In der Eifel muss man mit allem rechnen. Schon am Freitag regnete es, wenn auch nur zwischen den beiden Freien Trainings der F1. Das chaotische Freie Training der GP2 zeigte jedoch, dass unter solchen Verhältnissen alles möglich ist. Sollte Lewis Hamilton an den Start gehen dürfen, wird er sich garantiert den einen oder anderen Regenschauer wünschen - dann könnte er schneller als erwartet ganz vorne auftauchen. Regenspezialisten wie Nick Heidfeld haben sowieso nie etwas gegen Regen einzuwenden, wobei BMW Sauber peinlich genau darauf achten wird, dass Nick bei seiner Rückreise aus der Heimat nicht vom Wetter aufgehalten wird. "Wir werden dafür Sorge tragen, dass er nicht zu spät kommt", kündigte Mario Theissen an. Und was sagen die Wetterfrösche? Morgens leichter Regen, Schauer bei Temperaturen um die 14 Grad. Am Mittag sonnig bei 16 Grad. Am Abend klar bei 10 Grad. Das Niederschlagsrisiko wird am Vormittag auf 10% geschätzt. Aber in der Eifel weiß man ja nie...

7. - S wie Spannung

Rot gegen Silber - das Duell geht weiter., Foto: Sutton
Rot gegen Silber - das Duell geht weiter., Foto: Sutton

Wir haben diesen Artikel mit dem Wichtigsten begonnen.
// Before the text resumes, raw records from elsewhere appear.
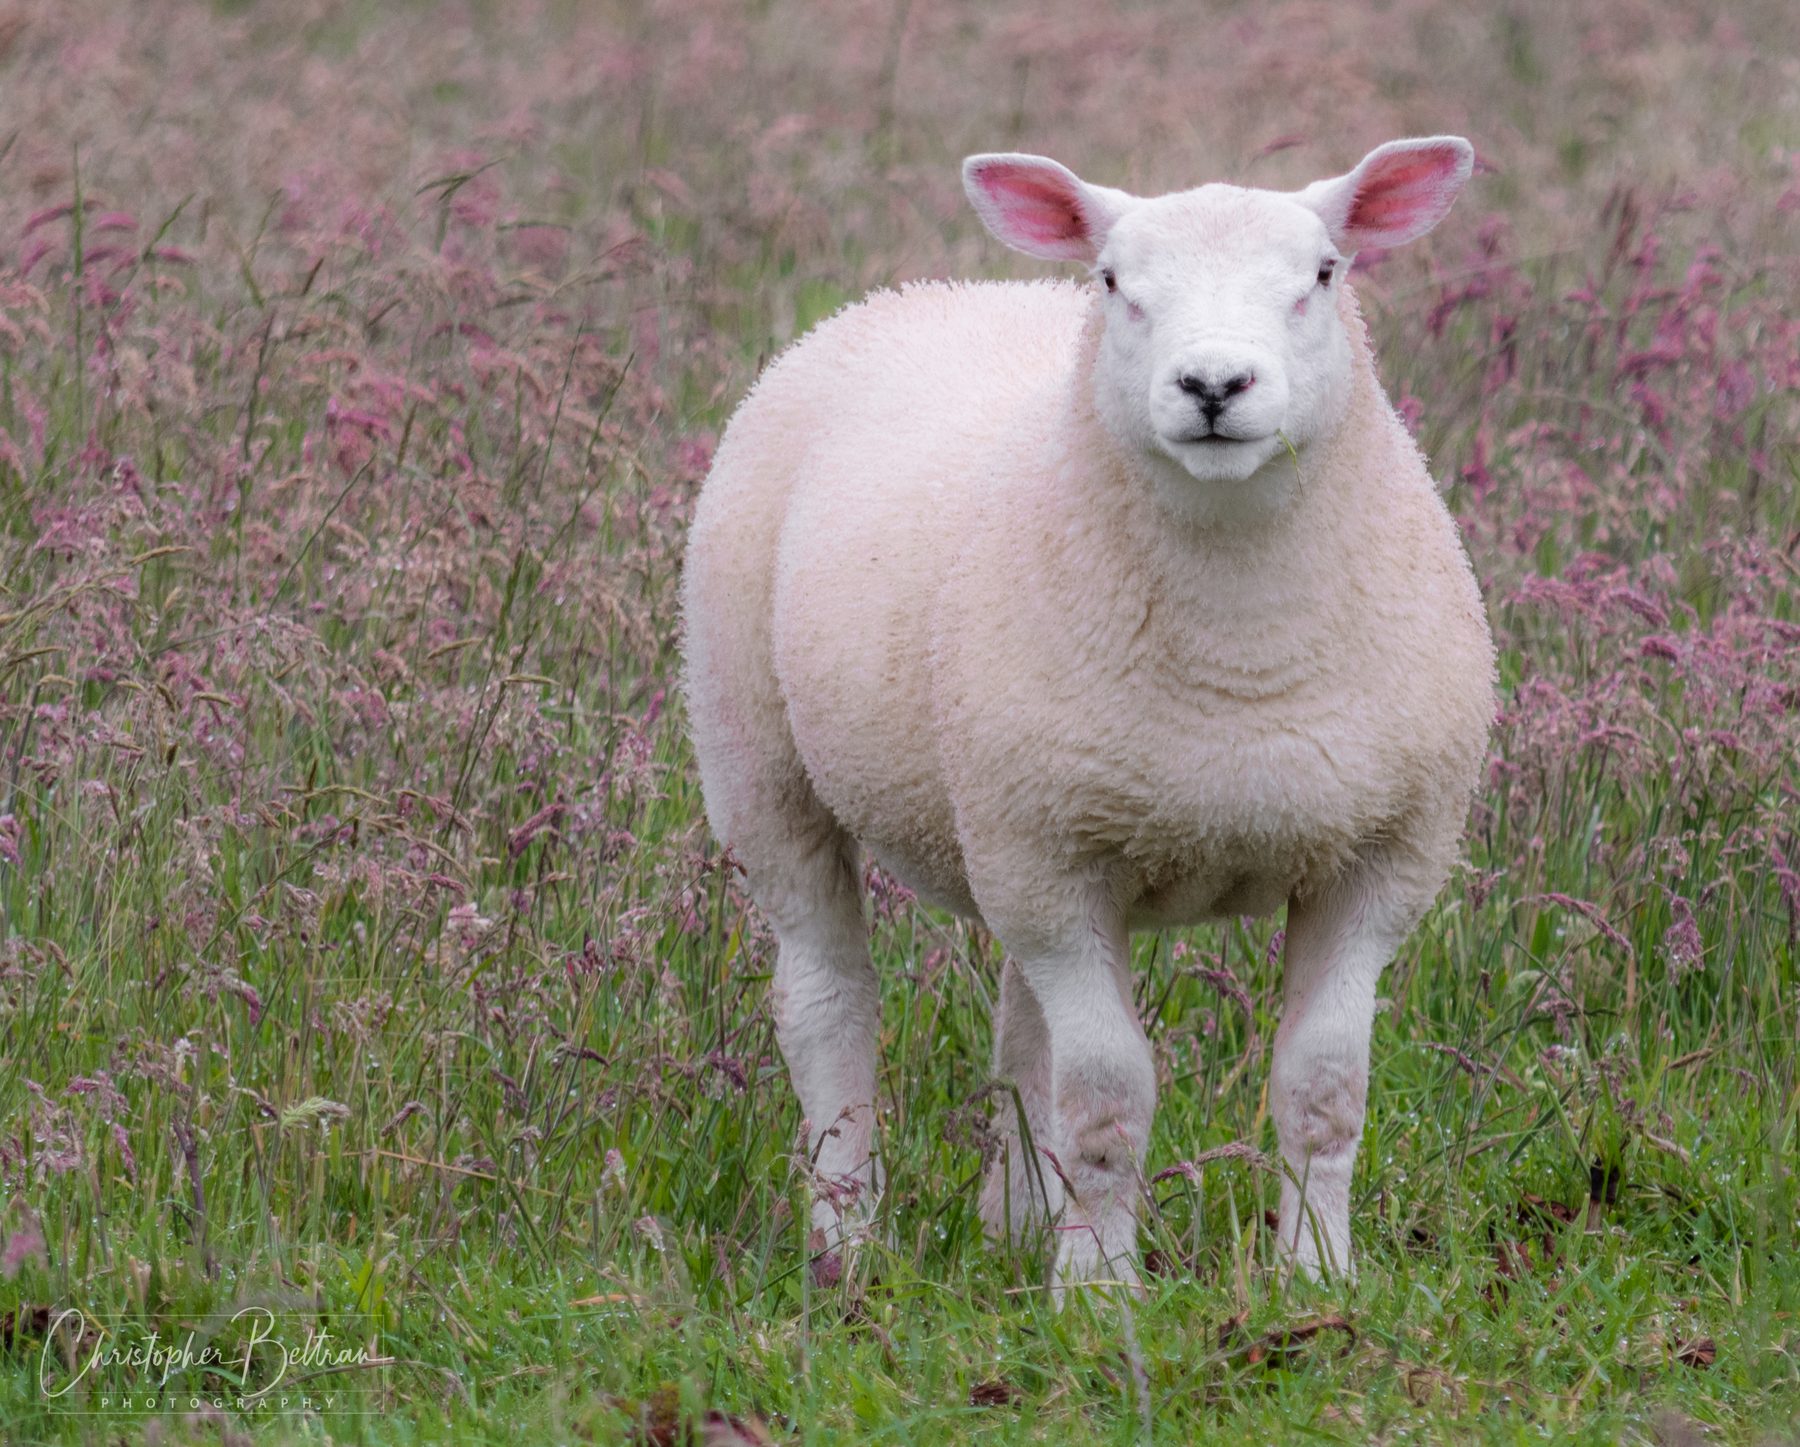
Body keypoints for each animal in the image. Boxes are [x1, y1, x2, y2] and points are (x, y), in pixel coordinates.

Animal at [680, 137, 1496, 1293]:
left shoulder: (1382, 860)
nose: (1213, 384)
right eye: (1115, 282)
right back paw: (849, 1244)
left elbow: (1324, 1090)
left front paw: (1318, 1278)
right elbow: (1109, 1098)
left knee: (1024, 1028)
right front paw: (1102, 1292)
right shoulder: (1053, 862)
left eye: (1324, 273)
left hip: (1014, 818)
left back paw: (1016, 1225)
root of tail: (933, 289)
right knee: (829, 1005)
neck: (1243, 658)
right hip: (763, 757)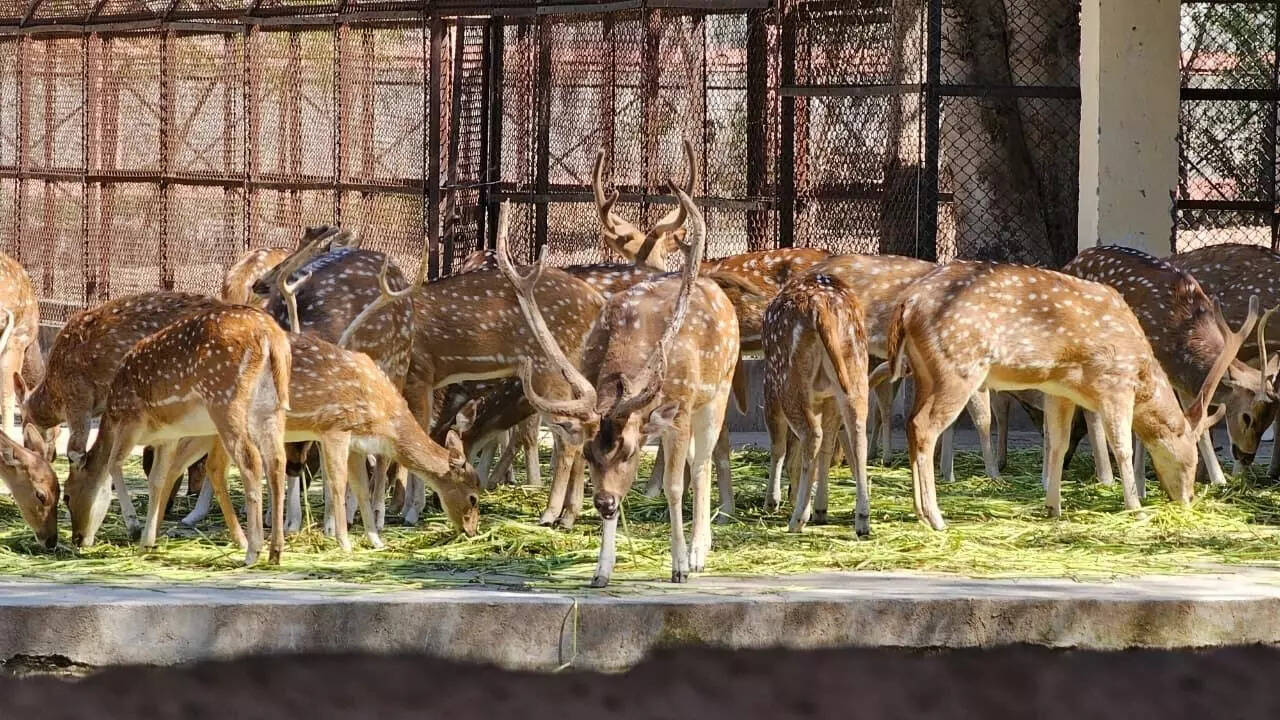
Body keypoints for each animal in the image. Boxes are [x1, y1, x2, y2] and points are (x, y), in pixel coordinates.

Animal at [62, 304, 291, 565]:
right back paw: (276, 551)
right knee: (277, 461)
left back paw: (252, 551)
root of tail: (270, 335)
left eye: (66, 495)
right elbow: (157, 479)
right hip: (270, 408)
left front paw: (134, 527)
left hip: (224, 400)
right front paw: (146, 543)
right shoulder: (169, 436)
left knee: (251, 461)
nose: (77, 539)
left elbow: (114, 464)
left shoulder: (131, 420)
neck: (112, 413)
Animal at [498, 176, 740, 586]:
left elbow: (675, 486)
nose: (604, 502)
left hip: (718, 389)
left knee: (702, 464)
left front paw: (678, 566)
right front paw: (601, 570)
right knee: (698, 460)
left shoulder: (679, 410)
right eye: (590, 453)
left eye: (628, 452)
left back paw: (698, 553)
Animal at [762, 268, 870, 535]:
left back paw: (798, 518)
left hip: (786, 377)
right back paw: (862, 520)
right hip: (855, 370)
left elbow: (778, 445)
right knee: (856, 433)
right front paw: (821, 508)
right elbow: (829, 444)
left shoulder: (769, 386)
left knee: (811, 435)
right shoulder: (827, 397)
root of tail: (821, 306)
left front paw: (773, 501)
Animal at [883, 261, 1256, 530]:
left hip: (925, 371)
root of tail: (907, 304)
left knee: (912, 424)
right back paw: (935, 517)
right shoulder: (1115, 383)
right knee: (925, 427)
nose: (1187, 499)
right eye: (1189, 459)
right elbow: (1120, 446)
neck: (1141, 371)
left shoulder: (1059, 389)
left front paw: (1053, 507)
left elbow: (1058, 444)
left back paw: (919, 512)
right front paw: (1135, 508)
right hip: (957, 366)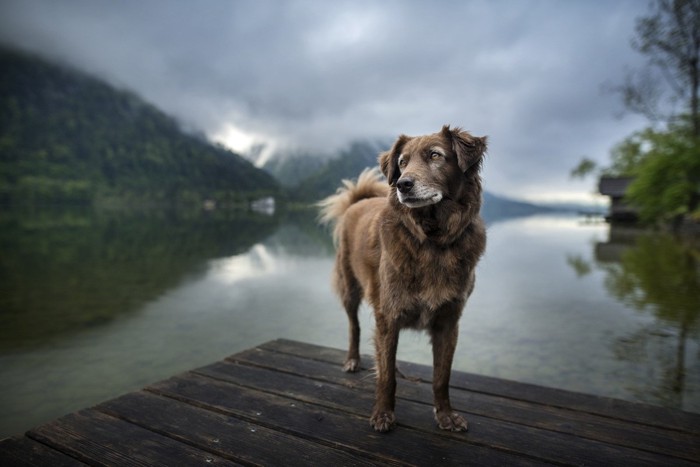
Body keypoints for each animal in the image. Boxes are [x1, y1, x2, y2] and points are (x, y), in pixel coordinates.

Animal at [318, 126, 486, 434]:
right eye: (402, 162)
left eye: (435, 155)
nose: (402, 184)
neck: (432, 241)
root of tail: (359, 200)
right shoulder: (389, 313)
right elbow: (386, 379)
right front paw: (383, 413)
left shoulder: (448, 321)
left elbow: (441, 377)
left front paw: (445, 415)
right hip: (350, 288)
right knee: (355, 327)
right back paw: (353, 360)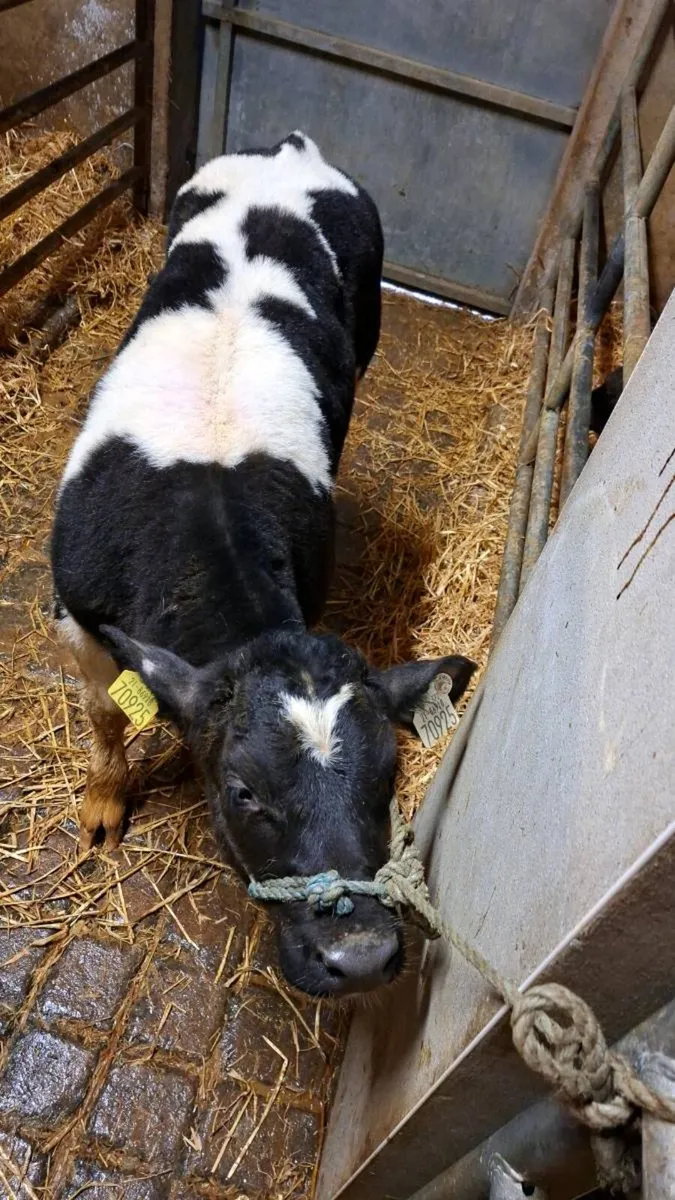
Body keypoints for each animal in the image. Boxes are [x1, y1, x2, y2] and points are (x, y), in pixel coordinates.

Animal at [51, 132, 475, 997]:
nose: (362, 954)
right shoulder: (76, 611)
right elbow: (106, 712)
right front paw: (104, 803)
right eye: (243, 789)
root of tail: (291, 149)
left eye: (390, 775)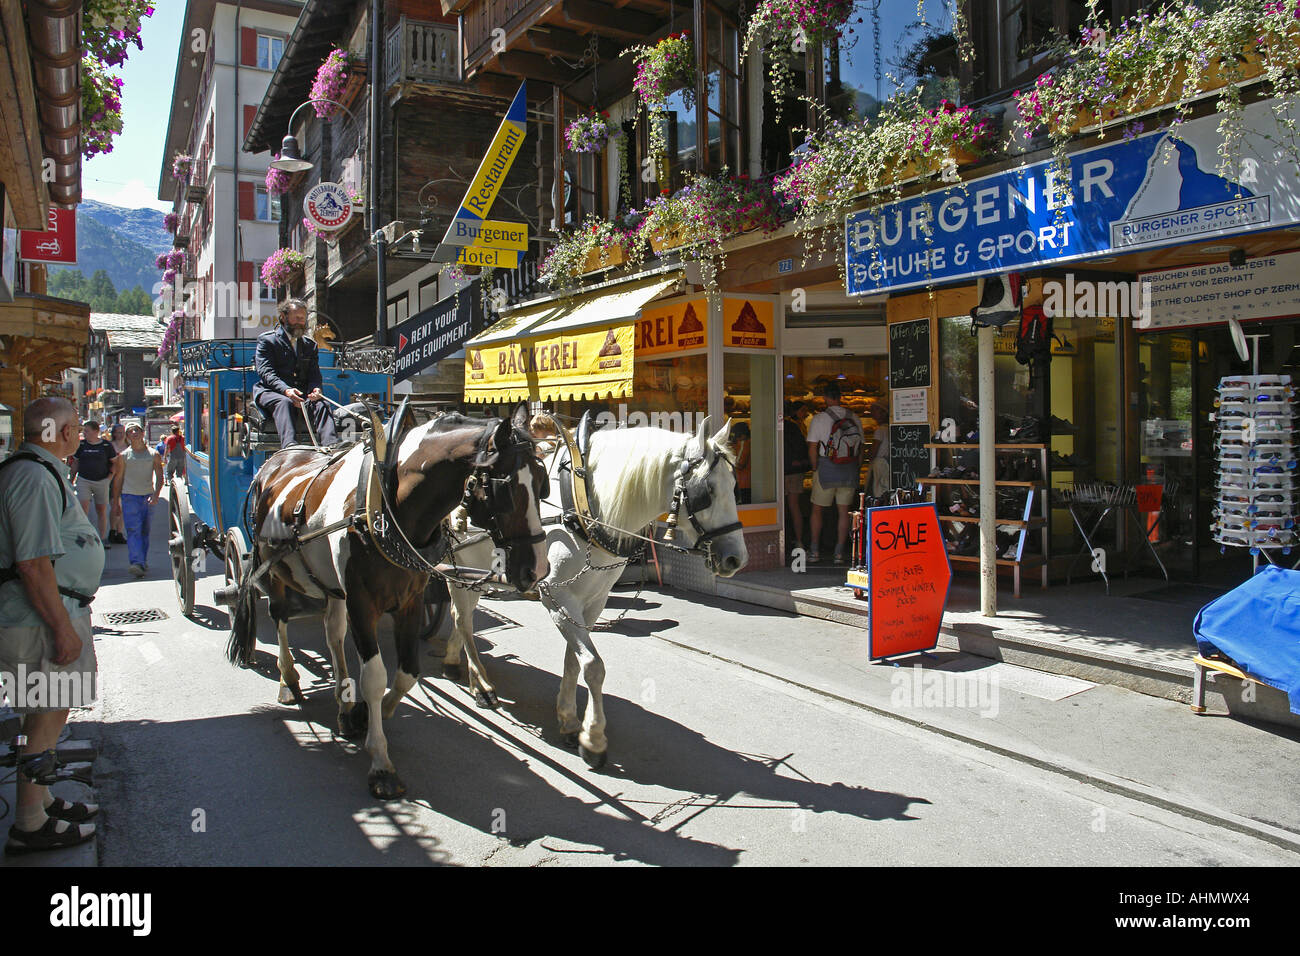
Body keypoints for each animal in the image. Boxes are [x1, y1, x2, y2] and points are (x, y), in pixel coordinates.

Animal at [226, 405, 546, 801]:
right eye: (506, 488)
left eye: (543, 481)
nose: (537, 570)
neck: (388, 504)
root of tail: (276, 460)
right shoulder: (362, 603)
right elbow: (375, 677)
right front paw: (380, 762)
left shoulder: (410, 600)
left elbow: (407, 674)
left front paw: (367, 715)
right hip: (275, 569)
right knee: (280, 617)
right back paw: (289, 680)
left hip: (331, 584)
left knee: (333, 634)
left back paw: (344, 703)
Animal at [436, 416, 748, 764]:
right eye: (708, 491)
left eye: (735, 486)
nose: (736, 558)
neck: (584, 506)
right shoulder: (558, 598)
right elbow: (594, 666)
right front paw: (593, 738)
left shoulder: (593, 601)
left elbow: (575, 660)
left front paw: (569, 721)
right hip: (456, 565)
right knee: (463, 620)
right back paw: (481, 685)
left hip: (470, 573)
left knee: (461, 617)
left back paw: (455, 661)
Eine weitere Regel besagt: Mit einem Erdbeben beginnen und dann immer weiter steigern. Hier kommt also das mächtige Eifelbeben für den Sonntag. Denn das Wetter ist nur einer der Spannungsmomente für den Europa GP, der in diesem Jahr als verkappter Deutschland GP agiert. Fünf Deutsche sind am Nürburgring im Einsatz, zwei davon duellieren sich am Ende des Feldes, zwei hegen Hoffnungen auf Punkte und einer vielleicht sogar auf einen Podestplatz beim Heimspiel. Trotzdem betont Robert Kubica: "Es wird schwierig, gegen Ferrari und McLaren zu kämpfen." BMW Sauber wird es trotzdem versuchen.

Ferrari und McLaren fechten derweil ihren eigenen Kampf um den Sieg aus. "Mit nur einem McLaren vorne wird das etwas einfacher", sagt Räikkönen. "Aber es wird dennoch ein hartes und langes Rennen." Ganze 60 Runden warten auf die hoffentlich 22 Piloten. Räikkönen hat keine guten Erinnerungen an den Nürburgring, das soll sich ändern. "Wir werden unser Bestes geben und hoffentlich gewinnen. Aber noch ist es nur die Pole Position, man kann auch von anderen Positionen gewinnen." Es gibt also noch Hoffnung für all jene, die den finnischen Sieg-Hattrick verhindern wollen.